An email from early 2021 raised red flags about the Sturgis, Michigan, plant, which became the focal point of a nationwide infant formula shortage when it temporarily closed the following year.
An FDA employee “accidentally archived” the email, which resurfaced when a reporter requested it in June 2022, the U.S. Department of Health and Human Services Office of Inspector General said in a report Thursday.
“More could have been done in the lead-up to the recall of Abbott’s powdered infant formula,” the auditor noted.
It took 102 days for the FDA to inspect the plant after receiving a separate whistleblower complaint in October 2021. During those months, the FDA received two complaints, one of illness and the second of death, from babies using formula from the factory. Still, the samples tested negative for Cronobacter sakazakii, the bacterium in question.
Several babies were hospitalized and two died from a rare bacterial infection after drinking the powdered formula Abbott’s Sturgis plant, the largest in the country. The FDA closed the plant for several months starting in February 2022 and well-known formulas including Alimentum, EleCare and Similac were recalled.

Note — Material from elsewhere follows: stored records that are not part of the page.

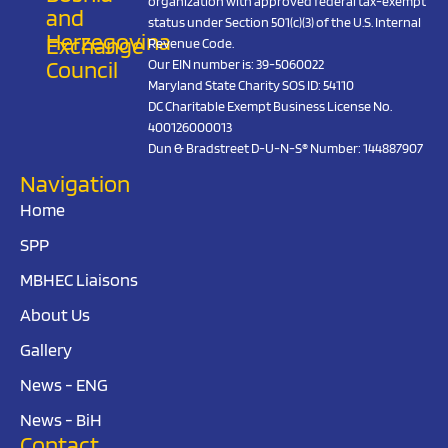
organization with approved federal tax-exempt
and
status under Section 501(c)(3) of the U.S. Internal
Herzegovina
Exchange
Revenue Code.
Council
Our EIN number is: 39-5060022
Maryland State Charity SOS ID: 54110
DC Charitable Exempt Business License No.
400126000013
Dun & Bradstreet D-U-N-S® Number: 144887907
Navigation
Home
SPP
MBHEC Liaisons
About Us
Gallery
News - ENG
News - BiH
Contact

FDA inspectors eventually discovered violations at the plant, including bacterial contamination, a leaky roof and lax safety practices, but the agency never found a direct link between the infections and the formula.
The FDA agreed with the report’s findings, but noted that it was making progress in addressing the problems behind delays in processing complaints and testing factory samples.
Dr. Steven Abrams, a professor of pediatrics at the University of Texas at Austin, agreed with the report’s recommendations, including that Congress should give the FDA the authority to require manufacturers to report any test that shows contamination of infant formula, even if the product does not leave the factory. factory.
“Like anything else, mistakes have been made. But the government is working very hard, including the FDA. They are fixing the gaps that exist,” Abrams told the Associated Press. “People need to feel comfortable with the safety of powdered infant formula.”
Individual, infant formula recalls from various sources have been continued.
In January, 675,030 cans of Reckitt/Mead Johnson Nutrition’s infant formula sold in the US were recalled after health authorities confirmed that cronobacter had been found in cans imported into Israel from the US
More recently, a Texas company expanded its recall of Crecelac, a powdered goat’s milk infant formula, earlier this month after finding a sample contaminated with cronobacter.
—The Associated Press contributed to this report.